Here’s to my love! (drinks the poison) O true apothecary, Thy drugs are quick. Thus with a kiss I die. (5. 3. 126-131) In the Shakespeare’s original play, Friar Lawrence comes to help Juliet when she wakes up from the sleep. He would have seen Romeo dead and tried to get Juliet out of the tomb without her seeing Romeo. But, Juliet ends up killing herself when she sees Romeo. In Baz Luhrmann’s version, Juliet is awakening just as Romeo is talking to her. Juliet sees Romeo take the poison just as she hits it out of his hand. But, it was too late; Romeo drank the poison and was going to die.
The timing of this makes the audience have a sinking feeling in their hearts. If only Juliet could have woken a few seconds earlier, the lovers could still be together. The audience doesn’t get that feeling when they are watching Shakespeare’s play because Romeo was long dead before Juliet wakes up. The modern timing adds to the feeling of dread. The modernization in this scene of the play, which is the last one, completes the play with wholeness, and more understanding. In conclusion, the adaptations made by Baz Luhrmann make the viewer see Shakespeare’s play in a different perspective.

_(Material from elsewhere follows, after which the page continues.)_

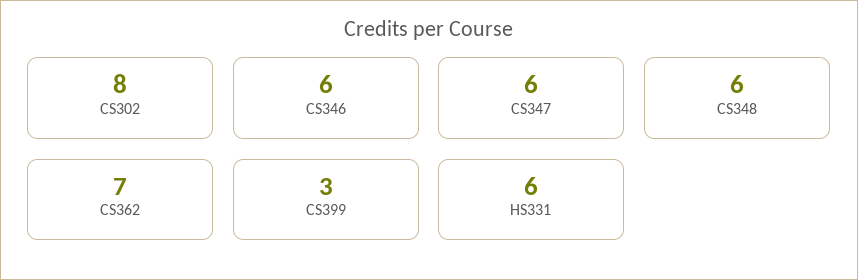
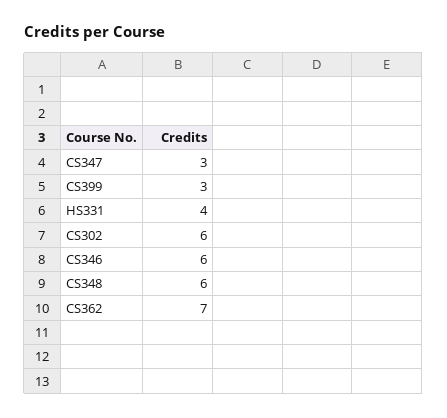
CS302: 8 -> 6
CS347: 6 -> 3
HS331: 6 -> 4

The prologue used modern media, flashing words on the screen and timing. This set up the entire play. The dance scene uses drugs, costuming, and timing to create a moment where Romeo and Juliet meet. This continued the plot. The last scene of the play, in the tomb was modernized with music, timing and items. This wrapped up the play. Baz Luhrmann brought a different view to Romeo and Juliet though modernization. He used many movie techniques. He had his own modern interpretation of the 16th century classic which gave audiences something to think about.